1. Introduction
The study of partial differential equations (PDE) is a fundamental topic in applied
mathematics. In fact, PDEs are fundamental in many applications in physics, natural
science and finance. For example, in finance PDEs arise in arbitrage based asset models.
The widely cited Black and Scholes PDE, that each European option must satisfy, within
an arbitrage free market, it is a canonical example.
In the specific example, (i.e. Black and Scholes model above) the PDE has a
specific analytical solution, however, in many other interesting cases in finance as well as
other fields, closed form solutions are very difficult to obtain. Therefore, in these cases
researchers rely on various numerical methods to obtain a solution. The study of these
numerical methods represent the area of Computational Partial Differential Equations.
The most simple applicable algorithm to approximate PDEs rely on the concept of
discretisation. That is, replacing the PDE of interest by a finite dimensional problem.
However, replacing the PDE by a discrete model is not trivial at all and generally the
choice of the finite dimensional model to be used depends on the properties behind the
mathematical model itself.
The development of high speed computers has made easier to find accurate
solutions to PDEs in a very efficient manner, even in most extreme cases of very large
systems of PDEs. In this study we show how using polynomial methods to approximate
PDEs. We shall only be focusing on second-order linear PDEs, although it would also be
interesting to evaluate this methodology when dealing with non-linear types of PDEs. We
leave this on the agenda for future research.

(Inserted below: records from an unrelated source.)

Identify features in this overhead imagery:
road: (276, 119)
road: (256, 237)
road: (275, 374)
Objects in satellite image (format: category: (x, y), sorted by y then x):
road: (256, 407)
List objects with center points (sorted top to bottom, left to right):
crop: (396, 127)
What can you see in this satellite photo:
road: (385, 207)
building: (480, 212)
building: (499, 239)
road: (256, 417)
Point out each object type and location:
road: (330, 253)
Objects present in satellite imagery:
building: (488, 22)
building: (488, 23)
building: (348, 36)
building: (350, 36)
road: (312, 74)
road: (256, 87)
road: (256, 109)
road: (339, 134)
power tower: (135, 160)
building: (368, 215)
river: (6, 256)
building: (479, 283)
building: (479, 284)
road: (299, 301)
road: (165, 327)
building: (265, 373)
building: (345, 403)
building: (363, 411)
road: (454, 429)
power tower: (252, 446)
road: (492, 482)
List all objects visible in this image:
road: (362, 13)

Crack-Nicolson (CN) implicit schemes are amongst the most widely used methods in
these cases. However, the effectiveness of the applications of these schemes rely on the
choice of the time steps used, and the latter, very often, depend on the problem we are
facing. Also CN methods, in general, suffer from poor convergence.
The method suggested in this paper combines polynomial interpolation to
approximate the PDE characterising the option pricing problem, and, given our specific
applications, we use Monte Carlo method to solve the boundary condition for the PDE.